Faktycznie. Krzak ciągle się poruszał, a wiatru nie było.

-Masz rację- przyznałem -Chodźmy tam.

Położyłem palec na usta na znak, że chłopak ma być cicho. Skradaliśmy się krok po kroczku. Rozejrzeliśmy się dookoła by sprawdzić, czy aby na pewno jesteśmy sami..

Odsunąłem gałęzie, które ciągle się ruszały. To co yam zobaczyłem bardzo mnie zszokowało. Była tam... dziewczynka? Była skulona i oparta o drzewo. Jej oczy były sine i czerwone prawdopodobnie od zmęczenia i płaczu. Miała rudawo brązowe włosy z piegami na bladej twarzy

-Hej- przywitałam się cicho i spokojnie.

Dziecko wyglądało na przestraszone. Nie chciałem dokładać jej kolejnych stresów i robiłem wszystko bardzo delikatnie.

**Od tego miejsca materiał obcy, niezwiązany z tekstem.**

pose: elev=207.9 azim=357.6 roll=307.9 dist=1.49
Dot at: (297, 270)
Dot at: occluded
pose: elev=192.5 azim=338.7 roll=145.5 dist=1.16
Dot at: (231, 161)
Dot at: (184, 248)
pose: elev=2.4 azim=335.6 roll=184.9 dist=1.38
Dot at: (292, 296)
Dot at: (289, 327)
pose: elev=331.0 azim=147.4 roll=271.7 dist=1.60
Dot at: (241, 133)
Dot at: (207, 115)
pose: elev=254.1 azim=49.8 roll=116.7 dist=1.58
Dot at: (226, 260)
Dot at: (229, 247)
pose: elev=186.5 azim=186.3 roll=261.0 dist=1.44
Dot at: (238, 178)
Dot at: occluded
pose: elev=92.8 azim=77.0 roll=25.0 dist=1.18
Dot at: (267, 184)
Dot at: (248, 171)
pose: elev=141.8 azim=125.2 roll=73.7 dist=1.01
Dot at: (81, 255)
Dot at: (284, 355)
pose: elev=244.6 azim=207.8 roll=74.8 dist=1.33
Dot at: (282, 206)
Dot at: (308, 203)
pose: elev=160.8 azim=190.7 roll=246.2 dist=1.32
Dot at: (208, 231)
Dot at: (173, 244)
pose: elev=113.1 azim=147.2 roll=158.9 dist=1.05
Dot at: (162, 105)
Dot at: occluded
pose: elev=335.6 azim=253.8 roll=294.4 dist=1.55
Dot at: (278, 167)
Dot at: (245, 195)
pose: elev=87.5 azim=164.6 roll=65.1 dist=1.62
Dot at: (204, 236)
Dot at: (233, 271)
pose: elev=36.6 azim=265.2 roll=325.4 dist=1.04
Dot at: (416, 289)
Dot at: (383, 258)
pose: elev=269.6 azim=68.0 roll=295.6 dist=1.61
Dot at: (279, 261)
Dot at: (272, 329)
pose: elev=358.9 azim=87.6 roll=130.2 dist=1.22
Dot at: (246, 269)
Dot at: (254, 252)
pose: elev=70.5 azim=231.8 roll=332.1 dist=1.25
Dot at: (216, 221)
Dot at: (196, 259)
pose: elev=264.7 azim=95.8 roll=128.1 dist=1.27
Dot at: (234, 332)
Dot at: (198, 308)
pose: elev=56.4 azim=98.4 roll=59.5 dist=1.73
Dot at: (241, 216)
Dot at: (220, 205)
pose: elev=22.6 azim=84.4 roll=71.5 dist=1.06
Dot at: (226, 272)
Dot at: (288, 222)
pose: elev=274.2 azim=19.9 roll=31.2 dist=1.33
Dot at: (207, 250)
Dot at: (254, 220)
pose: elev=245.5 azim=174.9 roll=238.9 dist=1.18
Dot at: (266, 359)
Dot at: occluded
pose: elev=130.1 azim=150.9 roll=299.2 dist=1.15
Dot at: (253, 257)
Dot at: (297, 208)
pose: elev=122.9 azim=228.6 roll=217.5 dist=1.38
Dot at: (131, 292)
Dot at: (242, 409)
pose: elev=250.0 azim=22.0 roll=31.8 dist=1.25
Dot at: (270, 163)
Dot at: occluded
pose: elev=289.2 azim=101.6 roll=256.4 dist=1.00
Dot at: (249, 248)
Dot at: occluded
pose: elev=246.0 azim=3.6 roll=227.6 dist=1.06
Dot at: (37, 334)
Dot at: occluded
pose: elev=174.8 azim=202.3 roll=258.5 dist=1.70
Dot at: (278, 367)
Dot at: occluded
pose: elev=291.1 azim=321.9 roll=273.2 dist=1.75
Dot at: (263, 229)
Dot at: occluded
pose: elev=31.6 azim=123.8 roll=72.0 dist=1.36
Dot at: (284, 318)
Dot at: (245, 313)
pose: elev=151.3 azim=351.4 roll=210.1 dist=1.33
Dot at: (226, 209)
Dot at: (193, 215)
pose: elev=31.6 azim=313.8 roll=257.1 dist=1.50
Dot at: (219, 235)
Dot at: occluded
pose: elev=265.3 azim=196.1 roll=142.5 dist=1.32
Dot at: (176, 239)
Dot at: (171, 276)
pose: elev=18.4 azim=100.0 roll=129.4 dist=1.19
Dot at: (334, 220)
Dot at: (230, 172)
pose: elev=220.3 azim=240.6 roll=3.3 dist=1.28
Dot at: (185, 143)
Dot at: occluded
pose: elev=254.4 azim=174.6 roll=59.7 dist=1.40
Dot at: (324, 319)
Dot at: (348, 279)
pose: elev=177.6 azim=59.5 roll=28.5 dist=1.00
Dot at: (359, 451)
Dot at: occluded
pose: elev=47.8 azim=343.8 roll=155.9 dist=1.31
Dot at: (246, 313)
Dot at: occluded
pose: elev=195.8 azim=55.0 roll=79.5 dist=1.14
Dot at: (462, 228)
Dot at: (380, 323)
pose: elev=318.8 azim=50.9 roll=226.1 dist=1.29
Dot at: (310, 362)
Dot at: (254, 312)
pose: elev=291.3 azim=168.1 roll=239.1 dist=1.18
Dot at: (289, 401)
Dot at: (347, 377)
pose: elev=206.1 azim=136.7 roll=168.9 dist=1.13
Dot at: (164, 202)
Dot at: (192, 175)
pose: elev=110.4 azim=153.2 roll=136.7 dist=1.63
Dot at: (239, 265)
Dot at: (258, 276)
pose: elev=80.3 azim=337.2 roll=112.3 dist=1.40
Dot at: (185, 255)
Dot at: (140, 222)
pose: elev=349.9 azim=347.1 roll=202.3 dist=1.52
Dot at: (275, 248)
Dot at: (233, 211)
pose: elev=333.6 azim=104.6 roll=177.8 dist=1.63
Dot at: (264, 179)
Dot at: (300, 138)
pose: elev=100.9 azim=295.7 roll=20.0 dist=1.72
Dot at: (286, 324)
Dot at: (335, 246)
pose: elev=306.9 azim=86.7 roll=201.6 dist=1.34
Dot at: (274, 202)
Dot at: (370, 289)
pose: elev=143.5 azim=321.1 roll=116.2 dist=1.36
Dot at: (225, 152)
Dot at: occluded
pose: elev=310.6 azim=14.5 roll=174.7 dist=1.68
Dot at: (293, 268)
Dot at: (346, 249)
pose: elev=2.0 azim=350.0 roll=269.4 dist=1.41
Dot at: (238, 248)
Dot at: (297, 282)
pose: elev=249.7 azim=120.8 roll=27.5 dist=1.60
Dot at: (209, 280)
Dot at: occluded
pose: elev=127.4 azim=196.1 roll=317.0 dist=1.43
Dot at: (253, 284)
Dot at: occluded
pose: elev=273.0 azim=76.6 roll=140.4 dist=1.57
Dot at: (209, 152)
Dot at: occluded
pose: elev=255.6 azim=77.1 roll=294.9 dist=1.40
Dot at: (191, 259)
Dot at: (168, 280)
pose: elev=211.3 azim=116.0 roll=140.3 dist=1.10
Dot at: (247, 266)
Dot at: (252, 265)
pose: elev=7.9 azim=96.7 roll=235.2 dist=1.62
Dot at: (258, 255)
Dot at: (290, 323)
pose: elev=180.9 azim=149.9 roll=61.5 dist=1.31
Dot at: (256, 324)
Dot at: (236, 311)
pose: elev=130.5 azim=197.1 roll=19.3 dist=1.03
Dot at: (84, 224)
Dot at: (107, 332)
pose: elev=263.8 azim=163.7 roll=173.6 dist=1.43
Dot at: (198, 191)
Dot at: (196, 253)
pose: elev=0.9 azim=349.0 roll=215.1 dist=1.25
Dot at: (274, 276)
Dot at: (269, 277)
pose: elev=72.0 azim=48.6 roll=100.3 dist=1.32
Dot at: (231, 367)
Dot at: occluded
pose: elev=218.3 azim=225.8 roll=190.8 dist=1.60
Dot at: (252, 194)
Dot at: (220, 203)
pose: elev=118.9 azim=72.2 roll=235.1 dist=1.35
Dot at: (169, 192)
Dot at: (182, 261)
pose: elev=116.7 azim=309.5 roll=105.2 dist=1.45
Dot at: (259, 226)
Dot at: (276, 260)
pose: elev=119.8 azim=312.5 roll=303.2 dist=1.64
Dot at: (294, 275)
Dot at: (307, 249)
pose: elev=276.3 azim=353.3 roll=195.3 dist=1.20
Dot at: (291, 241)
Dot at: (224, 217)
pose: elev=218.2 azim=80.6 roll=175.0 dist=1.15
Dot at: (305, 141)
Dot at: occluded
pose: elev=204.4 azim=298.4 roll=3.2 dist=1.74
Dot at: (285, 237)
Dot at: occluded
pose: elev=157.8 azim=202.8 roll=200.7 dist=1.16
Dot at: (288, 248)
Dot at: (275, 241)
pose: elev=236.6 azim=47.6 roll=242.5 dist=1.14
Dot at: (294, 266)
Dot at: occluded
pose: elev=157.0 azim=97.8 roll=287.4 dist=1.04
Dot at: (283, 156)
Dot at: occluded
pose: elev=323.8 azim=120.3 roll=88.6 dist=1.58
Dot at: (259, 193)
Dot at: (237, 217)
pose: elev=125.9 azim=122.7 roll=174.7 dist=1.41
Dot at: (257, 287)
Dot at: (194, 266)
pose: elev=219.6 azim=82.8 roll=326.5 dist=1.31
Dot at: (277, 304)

-Odsuńcie się!- nakazał pokazując postawę bojową -Bo możecie tego pożałować!

-Oj dziecko, nie żartuj- zaśmiał się lekceważąco Kevin.

-Ostrzegam ostatni raz- spojrzała groźnie.

Chłopak i ja nic sobie nie zrobiliśmy z jej gruźb, jednak byłem przygotowany na jakiś atak, albo ucieczkę dziewczynki. Odsunąłem się krok w tył, by być bliżej Kevina.

-Dobra, weź się dziecko uspokuj- paskanął.

Z dłoni małej wyleciały strumienie wody wymierzone w Kevina. Chłopak dostał pocisk i się przewrócił.

-Ty! Ona ma moc!- krzyknął do mnie.

Udawałem, że sytuacja mnie zaskoczyła i zazenowała przez Kevina. Śmiałem się z niego w duchu. Jak można być takim nieudacznikiem?

Dziewczynka była zaskoczona.

-Czemu się mnie nie boicie?!- spytała jeszcze bardziej przestraszona.

-My też mamy moc- wyznałem.

-Naprawdę?

-Tak. Ja mam moc ziemi- podniosłem pagórek -A ten idiota ma moc ognia.

Patrzała raz na mnie, a raz na niego.

-Jak masz na imię? - spytałem.

-Juliet- odpowiedziała cicho i nie śmiale.

Wyciągnąłem do niej dłoń.
-Jeśli chcesz możemy iść do ogniska żeby się ogrzać- zaproponowałem.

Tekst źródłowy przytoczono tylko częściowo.